Questionado sobre o que seria “o pior”, o embaixador mencionou o risco de alastramento do conflito na região: “O aumento vertiginoso das tensões no Oriente Médio, com grande potencial de alastramento. O Irã historicamente fornece armamento para grupos xiitas que estão em outros países, além de grupos radicais”.
Impacto na agenda diplomática
Amorim revelou que ainda vai conversar por telefone com o presidente Lula sobre a situação. Segundo interlocutores do Planalto, a diplomacia brasileira avalia como o conflito pode interferir na agenda de Lula com o presidente norte-americano, Donald Trump, prevista para 15 a 17 de março.
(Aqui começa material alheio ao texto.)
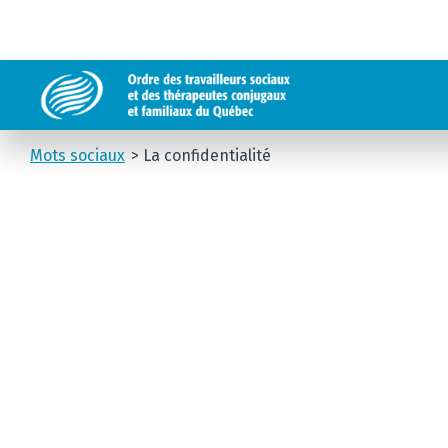
Mots sociaux
La confidentialité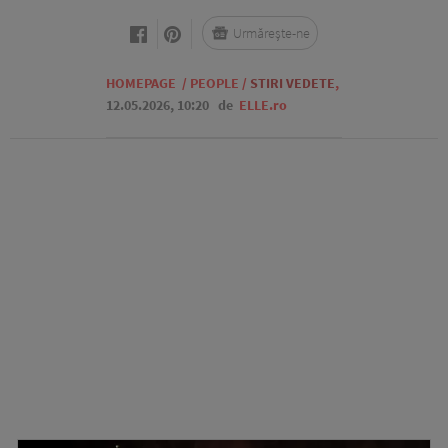
Urmărește-ne
HOMEPAGE
/
PEOPLE
/
STIRI VEDETE
,
12.05.2026, 10:20
de
ELLE.ro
“Estamos a poucos dias do encontro do presidente com Trump, em Washington. É sempre difícil encontrar o equilíbrio entre a verdade e a conveniência. Não perder a capacidade de diálogo sem comprometer a credibilidade exige destreza”, ponderou o embaixador.
Posicionamento do governo brasileiro
O governo brasileiro já prestou solidariedade a países impactados por ataques retaliatórios do Irã e pediu a interrupção de ações militares na região do Golfo. Em nota divulgada no sábado (28), o Ministério das Relações Exteriores afirmou que a escalada representa “uma grave ameaça à paz”.
Diferentemente do comunicado anterior, que condenou ataques feitos por Israel e Estados Unidos contra alvos iranianos, a nota mais recente não citou diretamente os dois países.
Contexto do conflito
Os Estados Unidos e Israel realizaram no sábado (28) uma grande ofensiva aérea contra alvos militares e estratégicos no Irã, alegando necessidade de destruir o programa nuclear iraniano e responder a ameaças do regime.
Em retaliação, o Irã lançou mísseis e drones contra Israel e contra bases norte-americanas em diversos países do Oriente Médio. Os ataques resultaram na morte do líder supremo do Irã, aiatolá Ali Khamenei, confirmada pelo próprio governo iraniano horas depois.
O conflito ampliou drasticamente as tensões regionais, fechou o Estreito de Ormuz, provocou centenas de mortes no Irã e desencadeou ondas de ataques em vários países do Oriente Médio.